Ed Pierson, un cadre supérieur chez Boeing, avait remarqué à plusieurs reprises des problèmes dans l’usine de fabrication des deux avions 737 Max qui ont été impliqués dans les crashs de 2018 et 2019. Malgré ses alertes, il n’a pas été pris au sérieux. Il a récemment partagé son témoignage dans l’émission « Envoyé spécial ».

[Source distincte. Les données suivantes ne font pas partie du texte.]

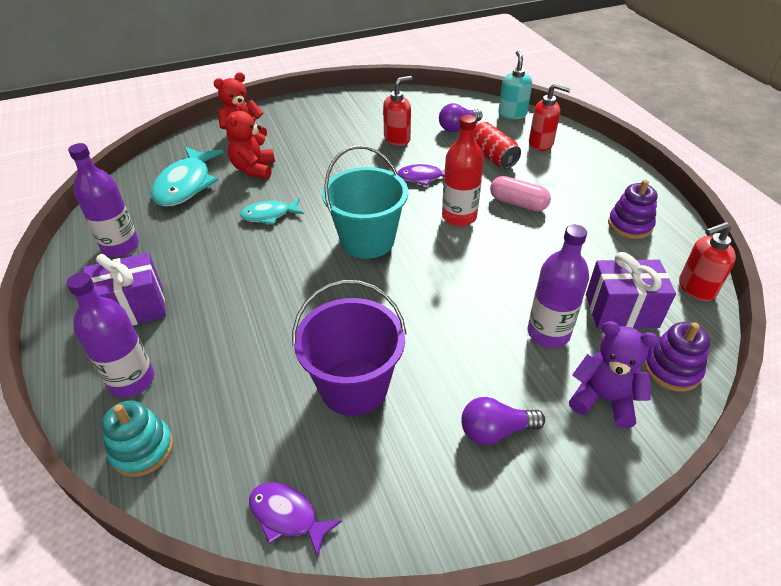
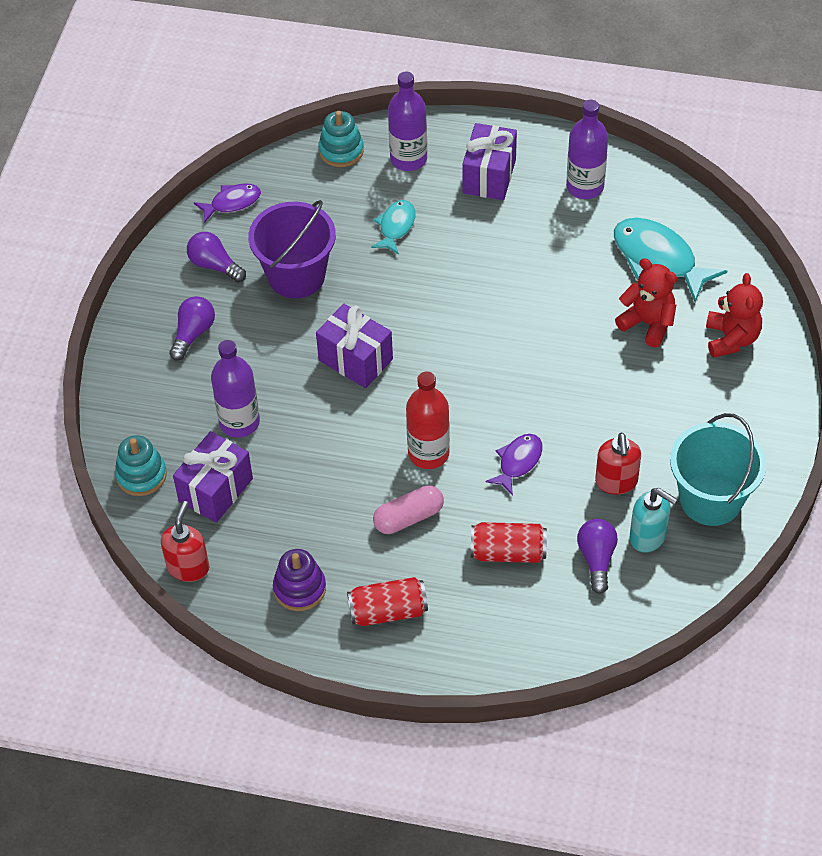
camera: 125 degrees right, 10 degrees up
turquoise fish [240,198,304,224] -> turquoise fish moved to [371,200,416,255]
turquoise bucket [322,145,408,259] -> turquoise bucket moved to [670,413,766,526]
turquoise soap dispenser [498,50,532,119] -> turquoise soap dispenser moved to [630,488,678,553]
red soap dispenser [529,83,571,151] -> none
purple teddy bear [569,321,659,428] -> none
purple stacking toy [644,322,710,392] -> turquoise stacking toy [115,435,167,496]
none -> purple light bulb [187,232,246,282]
none -> purple gift [316,304,393,388]
none -> red can [347,577,428,626]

La remise en cause de la fiabilité de Boeing
Depuis deux crashs à quelques mois d’intervalle qui ont fait 346 morts, Boeing a perdu sa réputation de fiabilité. Les deux accidents impliquaient le 737 Max, un avion conçu rapidement pour rivaliser avec Airbus. Un ancien cadre de Boeing, Ed Pierson, témoigne des problèmes rencontrés lors de sa fabrication.
Ed Pierson, après avoir travaillé dix ans chez Boeing, est désormais à la retraite et se consacre à enquêter sur les problèmes de sécurité de son ancien employeur. Il qualifie cette mission d’obsession qui le hante jour et nuit depuis cinq ans.
Dans la banlieue de Seattle, Ed Pierson emmène l’équipe d' »Envoyé spécial » devant les ateliers où les deux avions impliqués dans les crashs ont été assemblés. Il dénonce des problèmes graves dès 2017, tels que l’augmentation du nombre de sous-traitants pour réduire les coûts et l’accélération des cadences de production pouvant atteindre 52 avions par mois.
Ed Pierson rapporte que les ouvriers travaillaient de longues heures, plus de 50 heures par semaine, y compris les week-ends, ce qui a entraîné une augmentation des anomalies. En juin 2018, il alerte le directeur général de l’usine sur les pannes et les violations des procédures de sécurité, allant jusqu’à dire qu’il faut fermer l’usine. Cependant, le directeur refuse.
Quelques semaines plus tard, Ed Pierson quitte l’entreprise lors d’un plan de départ. Il avoue avoir eu des insomnies depuis, se demandant s’il aurait pu faire plus pour éviter les accidents.
Les enquêtes ont révélé que les crashs étaient dus au logiciel MCAS chargé de stabiliser l’avion, mais susceptible de causer un décrochage. Boeing prétend avoir corrigé ce logiciel, mais Ed Pierson affirme que les problèmes dans les usines sont bien plus graves et loin d’être résolus.
Les événements récents semblent lui donner raison. En janvier 2024, un Boeing 737 Max d’Alaska Airlines a perdu une porte en plein décollage en raison de boulons manquants. D’autres inspections ont révélé des problèmes similaires sur d’autres avions, ce qui a conduit le Congrès des États-Unis à lancer une commission d’enquête. Ed Pierson a témoigné sous serment, et un ancien ingénieur a dénoncé des pratiques d’assemblage douteuses sur d’autres modèles d’avions.
Il est désormais clair que ce n’est pas seulement le 737 Max qui pose problème, mais potentiellement toute la gamme d’avions de Boeing, soit environ 1 400 avions en service.
Cette situation met en lumière les défis auxquels est confronté Boeing, et souligne l’importance de la sécurité et de la qualité dans l’industrie aéronautique.